No one can serve two masters.
He will either hate one and love the other,
or be devoted to one and despise the other.
You cannot serve God and mammon.
Money is not a problem when it serves us as we, in turn, serve God. However, money does not demand obedience all at once and obviously. It is rather in a pernicious and almost undetectable way that it insinuates itself into our hearts.
Therefore I tell you, do not worry about your life,
what you will eat or drink,
or about your body, what you will wear.
We might think that the main problem with money arises in response to temptations for yachts, sports cars, memberships in exclusive clubs, and similarly extravagant expenditures. But Jesus seems to suggest that a problematic relationship with money could begin before all that, at the level of basic needs.
When we manage our life, our food, drink, clothing, and shelter adequately, we often experience the illusion of control that money can provide. This illusion is the basis for the belief that money can buy happiness. Worry that we will have enough makes us long for more direct control over our lives. Money pretends to be the solution by which we can apparently have enough. But if we look at things from a broader perspective we can see that our circumstances that allow us to have money are not really of our making. And that we don't walk headlong into catastrophe is also something over which we have little influence.
Look at the birds in the sky;
they do not sow or reap, they gather nothing into barns,
yet your heavenly Father feeds them.
Are not you more important than they?
We are called to move beyond manipulating money as one more lever of control over our lives and to instead receive it is use it as a gift, just as birds receive their own food day to day. We are called to move beyond the feelings of worry that make us desire control to trust instead in God's providence. This is the only way we can hope to become truly generous.
Can any of you by worrying add a single moment to your life-span?
Why are you anxious about clothes?
Learn from the way the wild flowers grow.
They do not work or spin.
Is the teaching of Jesus an excuse for imprudence, for not availing ourselves of necessities or even of planning for the future? Is it an excuse to disregard the real and dire needs of the poor? No, it is rather a teaching that reveals that worry is an unhelpful illusion. It does not plan or produce, but distracts us from the opportunities truly available in the moment, and from thankful for the gifts we have already been given.

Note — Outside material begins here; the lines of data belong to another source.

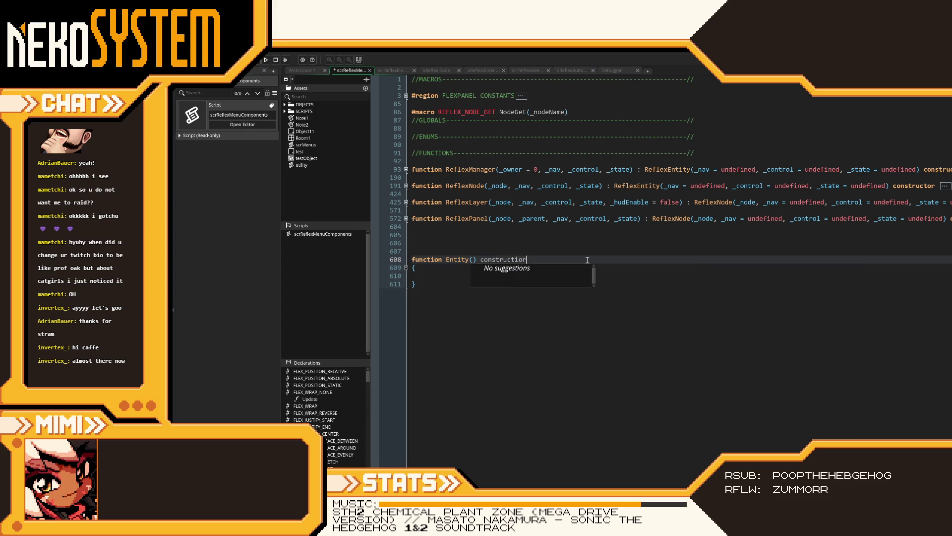
key("BackSpace")
key("BackSpace")
key("BackSpace")
type("or")
key("ctrl+s")
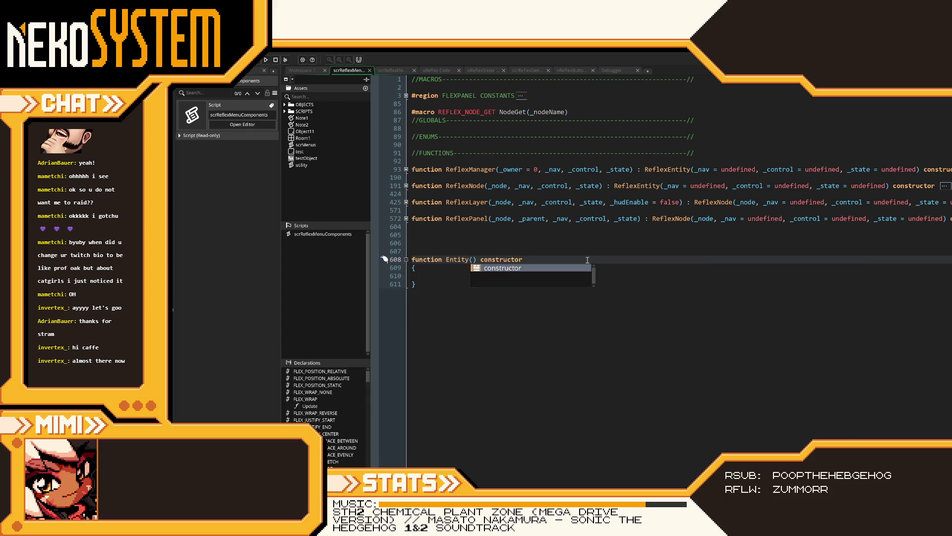
Declare static ComponentAdd(_componentName, _component) with an empty braced body inside Entity, and save.
left_click(587, 276)
key("Tab")
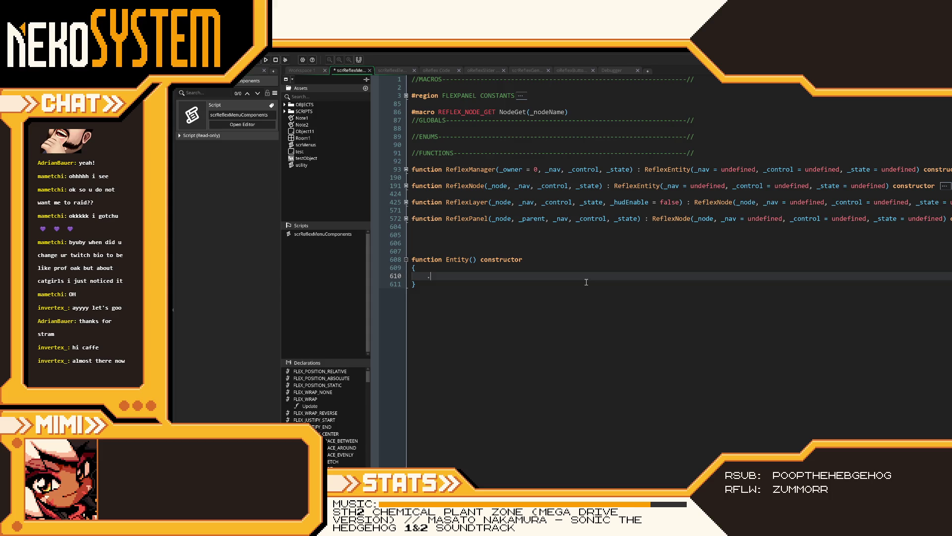
type("static AddCom")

All these things the pagans seek.
Your heavenly Father knows that you need them all.
But seek first the Kingdom of God and his righteousness,
and all these things will be given you besides.
It is hard for our flesh to believe that if we seek the Kingdom first we will have what God wants us to have. Worries about food, clothing, and shelter, touch our survival instinct so deeply it is hard to relegate our concern for such things to second place. But the promise of Jesus will not fail us, and in this promise we can have peace.
Do not worry about tomorrow; tomorrow will take care of itself.
Sufficient for a day is its own evil.
Jesus wants to teach us to follow him with enough trust to let go of our own need for control. For us to be available for him and his purposes we must get beyond the worries and anxieties that tend to make us slaves to money, and to other illusions of control. The Christian life demands that we let go of our own control in order to cooperate with God. Perhaps even a hint at the idea of doing so fills us with anxiety. Let us respond to that anxiety with the word of God, saying, 'I will not worry about tomorrow, tomorrow will take care of itself. The Father knows what I need.'
Following Jesus does not mean that there won't be a thorn in our flesh like the one experienced by Paul. The temptation when we encounter trials like that is to try to take back control. But instead we can learn that, as for Paul, God's grace will always be enough for us if we trust in it.
Three times I begged the Lord about this, that it might leave me,
but he said to me, “My grace is sufficient for you,
for power is made perfect in weakness.”